(EXTRACT PROVIDED Opens)
The Wedding (Part Four) 

(Click here to listen to the fifth Ruth teaching)

Verse of the Week

“…COME AND YOU WILL SEE…” John 1v39 NASB

 

 

More Words from the Father

Revelations 3v20

Song of Songs 1v1-4

Song of Songs 2v3-14

Matthew 11v28-30

John 1v1-18

 

 

From my Heart

…He Commands the Morning Job 38v12

The dark hour before dawn wrapped its silence around me as I burrowed deeper beneath the comforter. Ahh…that luscious sense of waking early, only to realize I can luxuriate in a couple more hours of sleep…ahh…sleep.

Then a whisper echoing over the silence,

 

“Come.”

 

Blinking open my sleep encrusted eyes, I peek out of my warm nest into the darkness.

 

“Come!”

 

This time I raise my head. Did someone call my name? Who could be up? My husband’s steady snoring assured me it wasn’t him. My imagination, of course, a dream perhaps. Back to sleep.

 

“Come!”

 

This time I’m startled awake. What? Who?

 

“Come, my beloved. Come meet with Me.”

 

Could I be hearing right? Could this inexplicable voice be my Lord’s? Was He calling me to come to Him?

As I lay there wondering, I heard it one more time.

 

“Come.”

 

Reluctance fled and with it all sense of sleepiness. Throwing back the covers, I padded downstairs with my heart pounding in anticipation. What did He want? Why would He wake me? Was this real or was I going crazy?

Within moments I had my answers.

God wanted me. He wanted me to be with Him. And what’s more, He wanted to be with me. Just be. Not to read my Bible, not to pray, not to do anything at all.

 

Just be.

 

Curled up in the corner of the sofa, my Bible open on my lap, a steaming mug of tea in hand, He spoke to my heart. Words of wisdom, words of delight poured over my heart that morning. I felt lavished in His love. Surrounded. He simply wanted me.

 

And He still does.

 

From my heart,

Diane

 

 

 

Come

Come with me

my friend

and be.

Be with me

a while.

Just be.

Your senses-

Do you hear?

Do you see?

Tell me.

Tell me of your wanderings.

Be with me

a while.

Just be.

 

-Rebekah Fechter

 

 

 

ETC

The City Gate

Boaz hurried away from his clandestine meeting with Ruth driven with determination. This was not the time to dream about the future, for he faced a formidable mandate. He had to establish himself at the city gate in order to negotiate a complex contract to obtain what he wanted - Ruth.

Every city or town of decent size in Israel was surrounded by a thick fortress-like wall for protection. These walls were constructed of stones or brick, with fortified towers placed at intervals in order to survey the surrounding area. Oftentimes, houses were incorporated into the wall, with the entrance facing into the town. The gate through these walls leading into the city became a place of political importance. Legal proceedings were often conducted there, sometimes out in the open air for all to observe and, on other occasions, in deep niches within the walls themselves. This is where Boaz rushed to in those early morning hours after his proposal from Ruth.
(EXTRACT PROVIDED Closes)
#### [REQUIRED ACTION A]
Copy out the entries from the line holding "Which has a higher value, 万家中证500指数增强C" through the last entry, inclusive, omitting the pictures.
The devotional piece and the entries that come after it are separate, unrelated material.
(DATA FOR PROCESSING Opens)
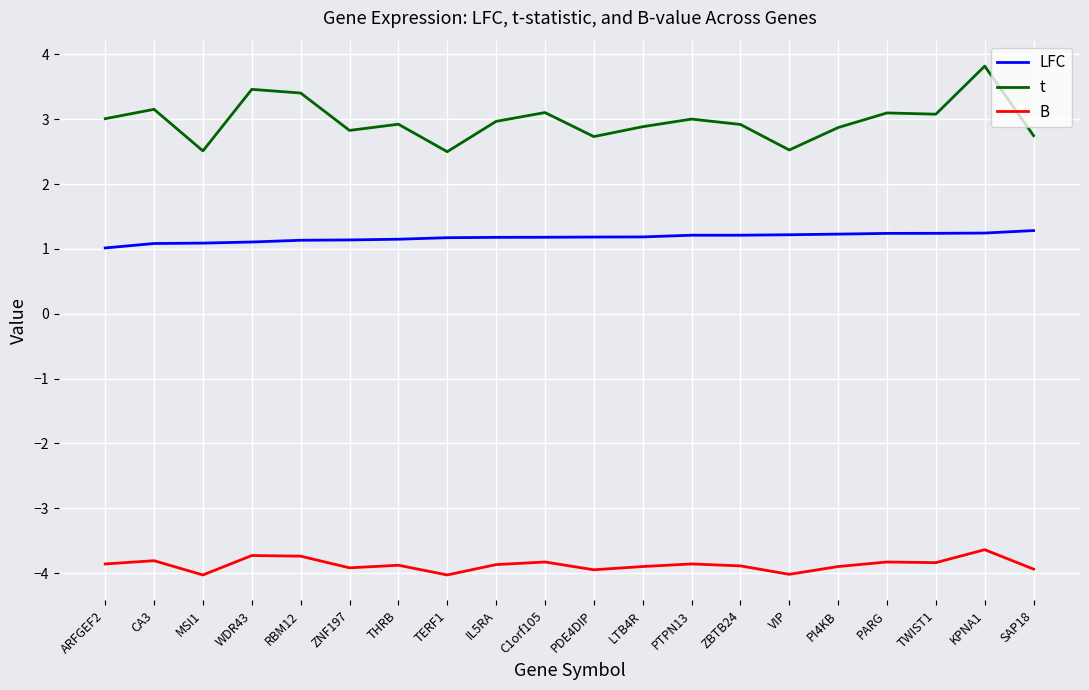

What is the difference between the highest and lowest values at PI4KB?

6.8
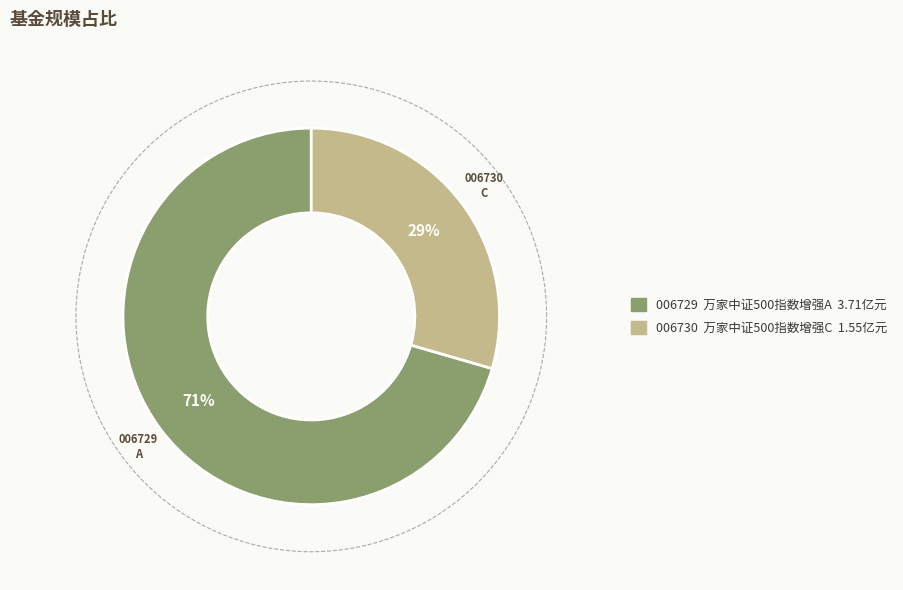

Which has a higher value, 万家中证500指数增强C or 万家中证500指数增强A?

万家中证500指数增强A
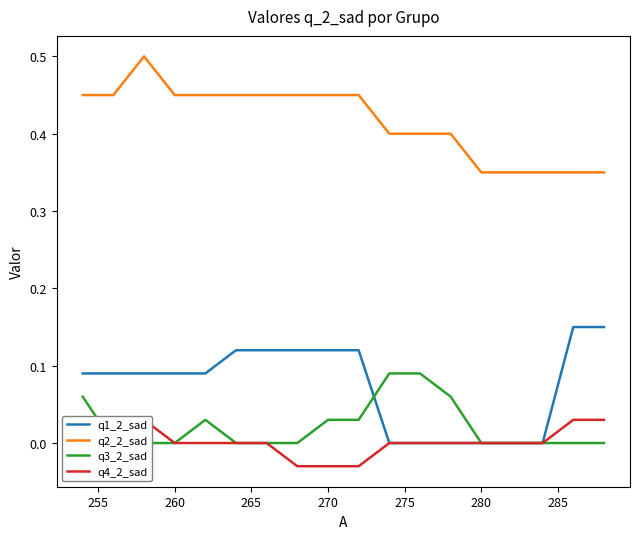

The value of q2_2_sad at 280 is 0.6. True or false?

False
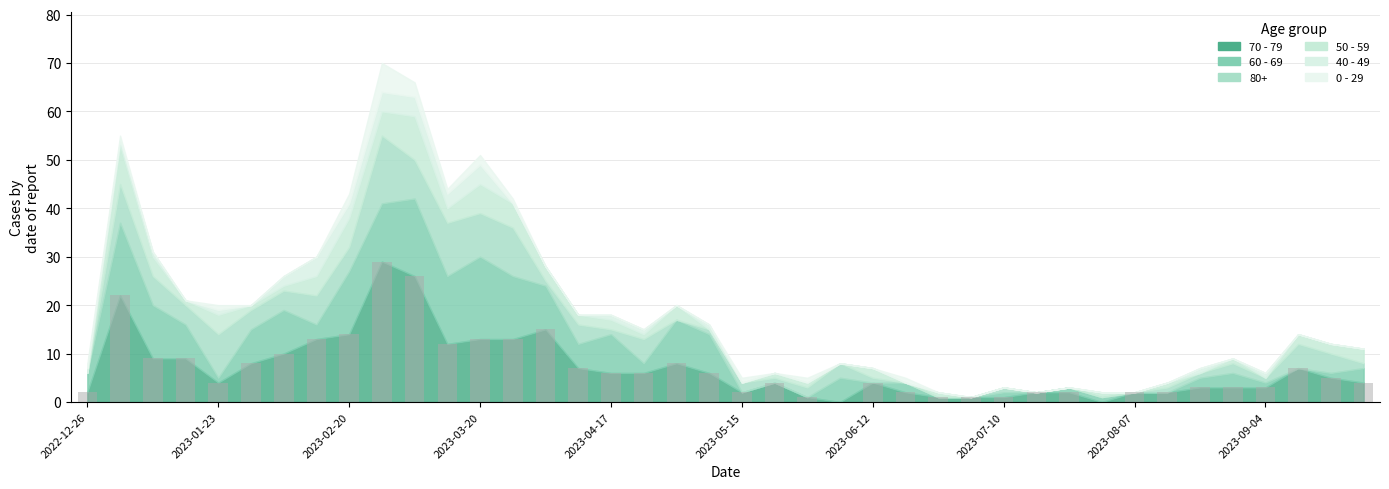

What is the maximum value shown in the chart?

29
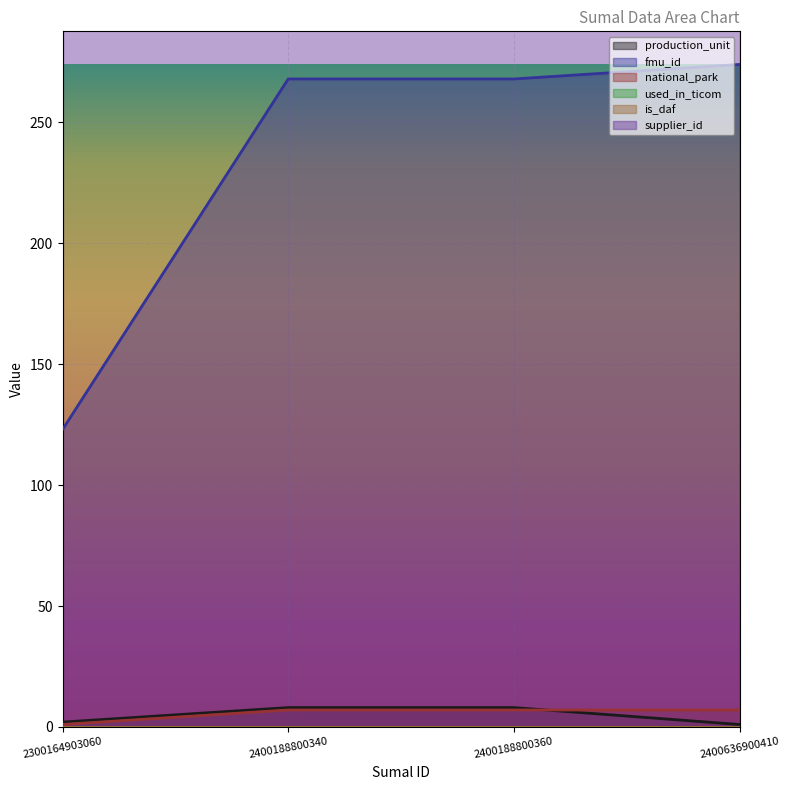

Is the value of fmu_id at 2400188800360 greater than the value of production_unit at 2300164903060?

Yes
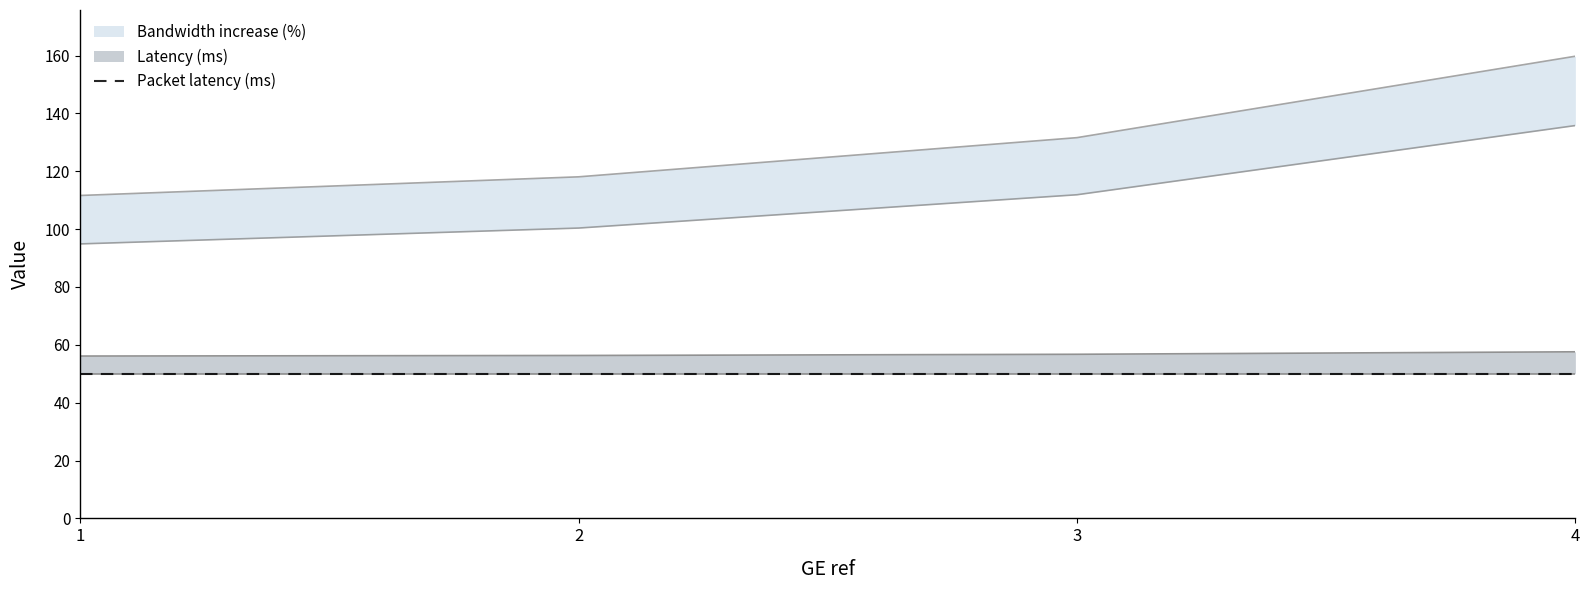

At which label is Bandwidth increase (%) closest to 56?

1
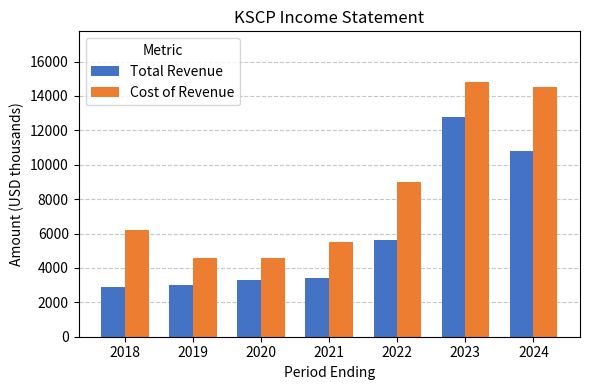

Count the number of data series in this chart.

2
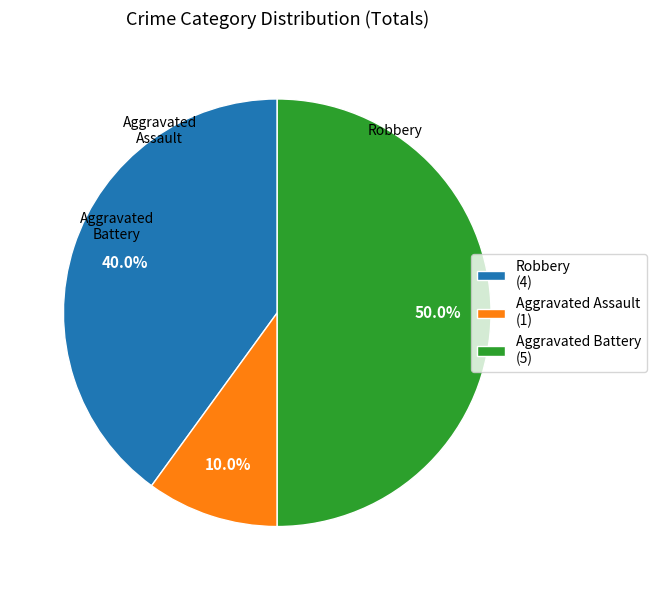

Which has a higher value, Robbery or Aggravated Battery?

Aggravated Battery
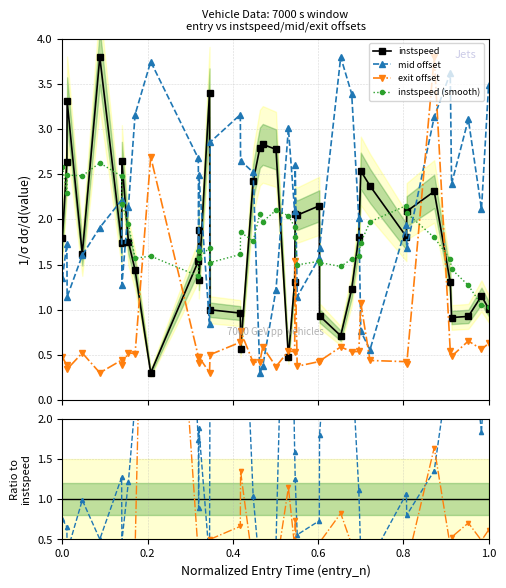

Is this an area chart (filled region under the line)?

No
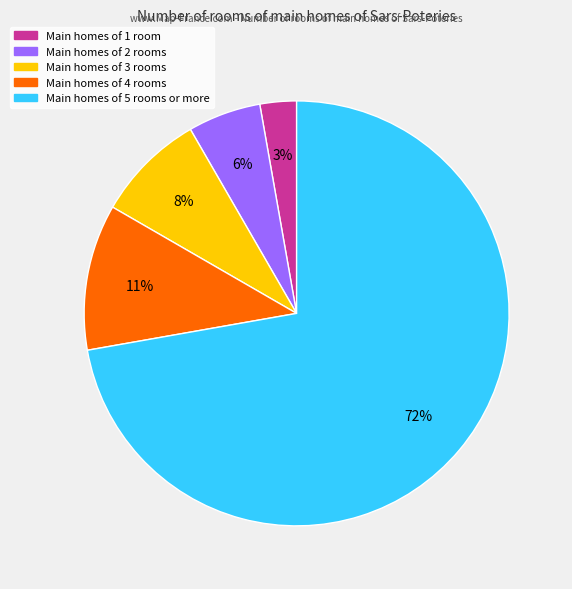

To the nearest percent, what is the average slice percentage?

20%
(DATA FOR PROCESSING Closes)
#### [REQUIRED ACTION B]
List the scripture passages that the devotional piece gives under the heading "More Words from the Father".

#### [ANSWER SPACE A]
Which has a higher value, 万家中证500指数增强C or 万家中证500指数增强A?

万家中证500指数增强A

The value of q2_2_sad at 280 is 0.6. True or false?

False

What is the maximum value shown in the chart?

29

Is the value of fmu_id at 2400188800360 greater than the value of production_unit at 2300164903060?

Yes

At which label is Bandwidth increase (%) closest to 56?

1

Count the number of data series in this chart.

2

Which has a higher value, Robbery or Aggravated Battery?

Aggravated Battery

Is this an area chart (filled region under the line)?

No

To the nearest percent, what is the average slice percentage?

20%

#### [ANSWER SPACE B]
- Revelations 3v20
- Song of Songs 1v1-4
- Song of Songs 2v3-14
- Matthew 11v28-30
- John 1v1-18